As a new employee, it was mandatory for me to take part in the core training programme delivered by the organisation. The OCN London accredited course, ‘Understanding and Working with Sexual Violence’, left no stone unturned in exploring the difficult issues that surround this subject.
It quickly became apparent to me that acts of sexual violence and issues of gender inequality permeate every aspect of our society. They so often pass unnoticed and unchallenged, accepted as part and parcel of daily life and explained away with an eyeroll, a wry smile or comments of ‘it’s a man’s world’.

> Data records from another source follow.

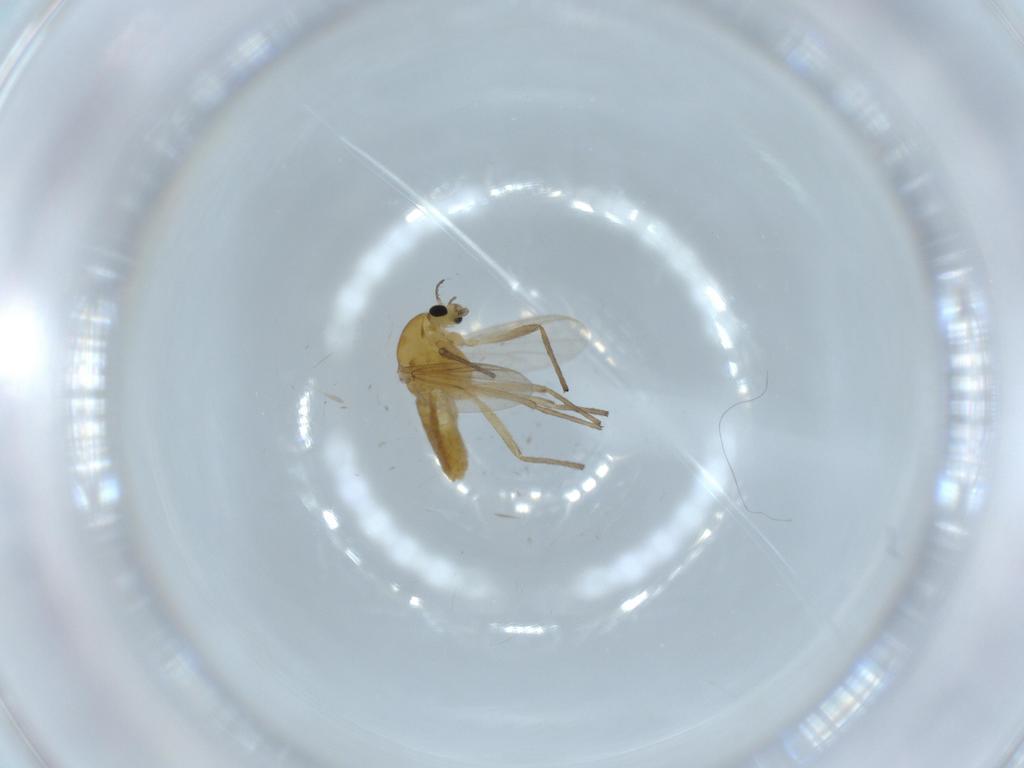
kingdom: Animalia
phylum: Arthropoda
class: Insecta
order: Diptera
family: Chironomidae
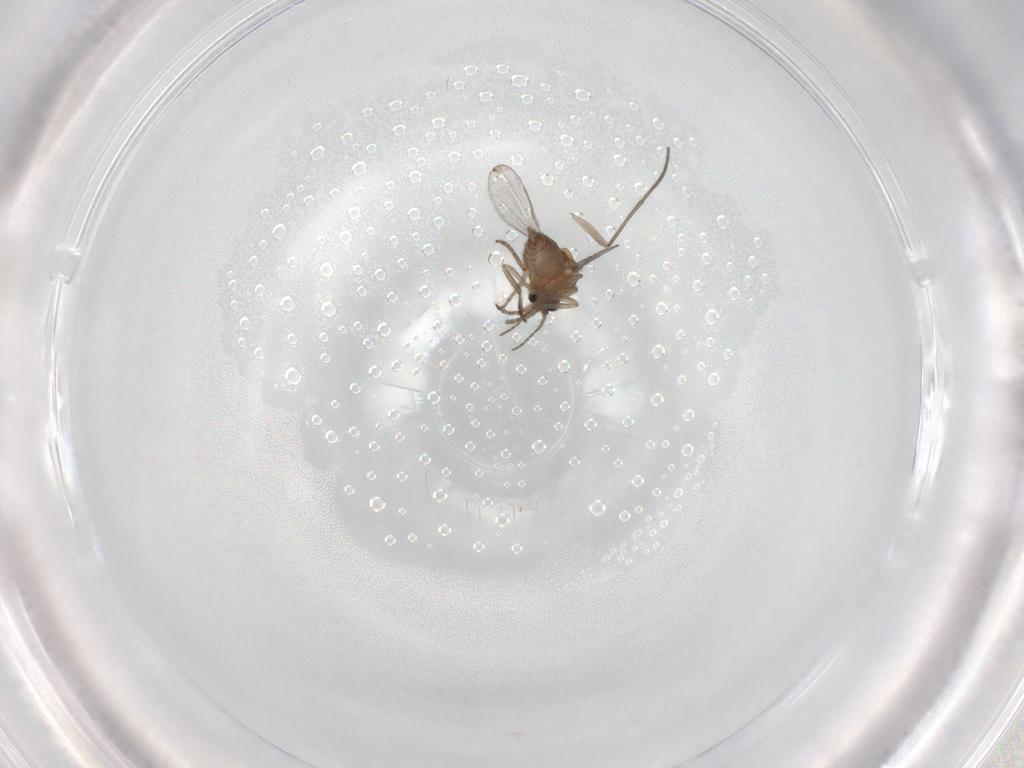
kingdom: Animalia
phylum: Arthropoda
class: Insecta
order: Diptera
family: Chironomidae
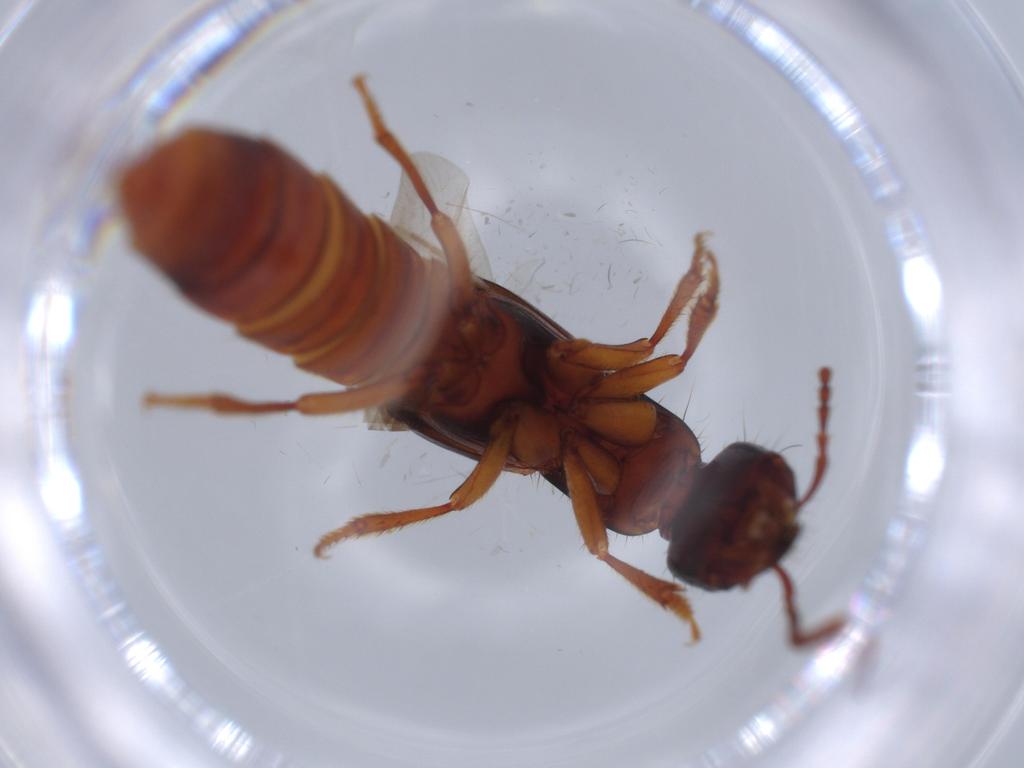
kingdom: Animalia
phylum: Arthropoda
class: Insecta
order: Coleoptera
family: Staphylinidae
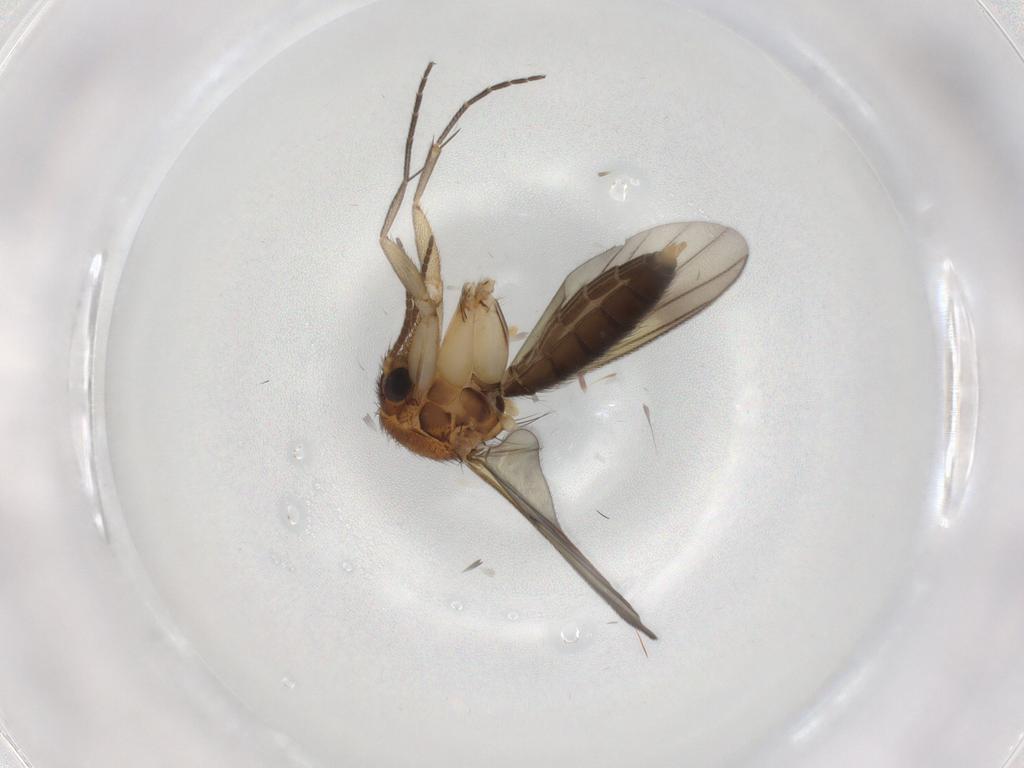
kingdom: Animalia
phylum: Arthropoda
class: Insecta
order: Diptera
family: Mycetophilidae
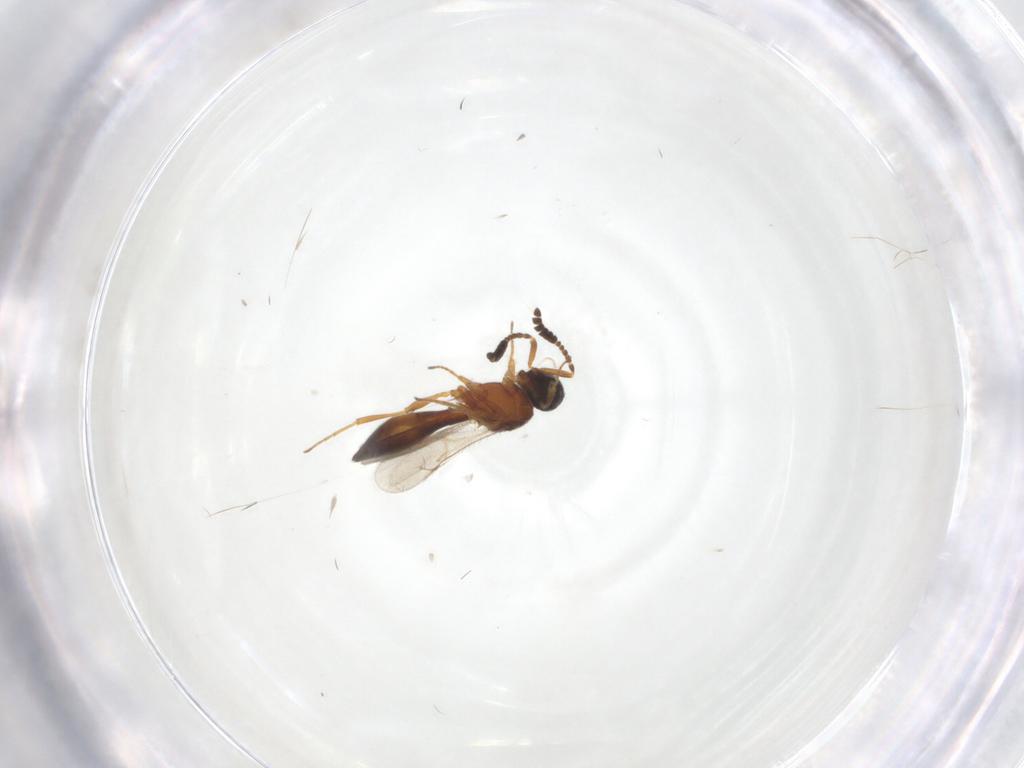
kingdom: Animalia
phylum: Arthropoda
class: Insecta
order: Hymenoptera
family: Scelionidae
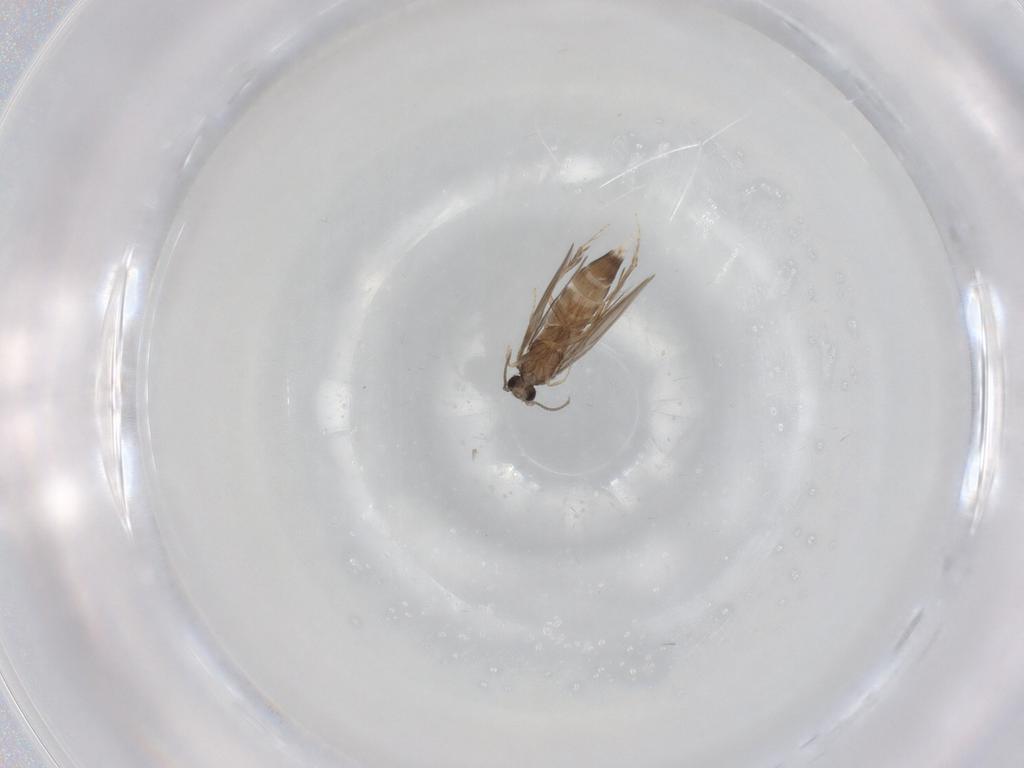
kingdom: Animalia
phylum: Arthropoda
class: Insecta
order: Trichoptera
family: Hydroptilidae
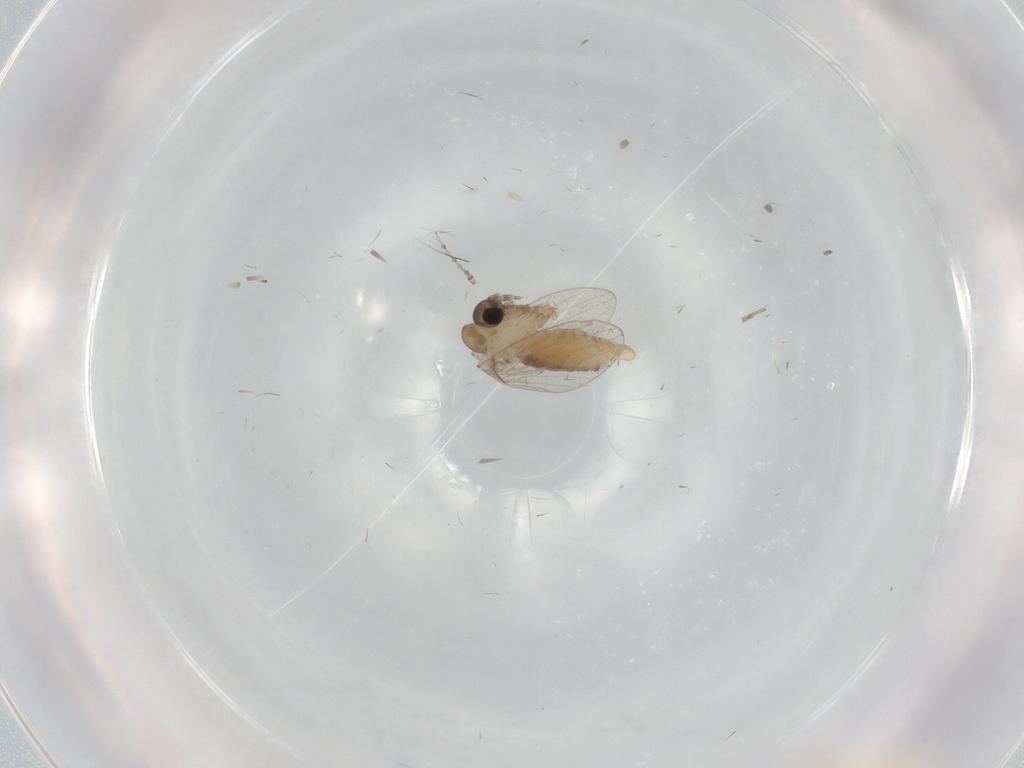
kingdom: Animalia
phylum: Arthropoda
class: Insecta
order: Diptera
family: Psychodidae
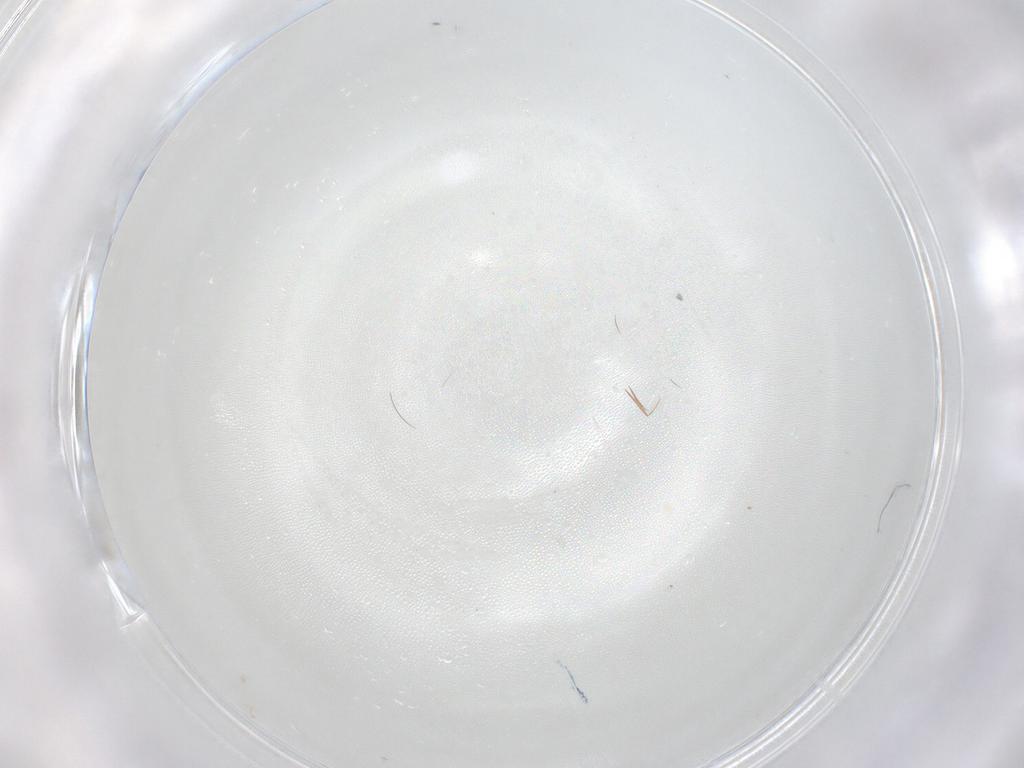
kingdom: Animalia
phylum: Arthropoda
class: Insecta
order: Hymenoptera
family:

It is only when one starts to peel away the layers of daily life that we can truly appreciate the many ways in which women are treated as ‘lesser’ – women typically earn less money across a lifetime because the responsibility of childcare is assumed to be theirs. When they are able to work, they can often be in insecure, poorly paid jobs. Women are advised to follow ‘safe routes’ after dark, to ‘let someone know’ where they’re going and what time they’re expected back. Women take care to dress ‘appropriately’ for different contacts, to avoid unwelcome comments or attention. This informal monitoring and surveillance illustrates just how much women’s behaviours are restricted and scrutinised, on a daily basis.
I accept that our organisation’s work operates within a ‘feminist bubble’ but to shy away from uncomfortable conversations simply because they’re difficult, is to undermine the experiences of survivors. In so doing, it reduces pressure on policy-makers to make the systemic changes needed to address the way girls and women are treated from a very young age. Sexual violence isn’t simply a ‘women’s issue’ – it’s society’s issue and I’m pleased to be playing a part in an organisation that defends the right of survivors to thrive and live the lives they deserve.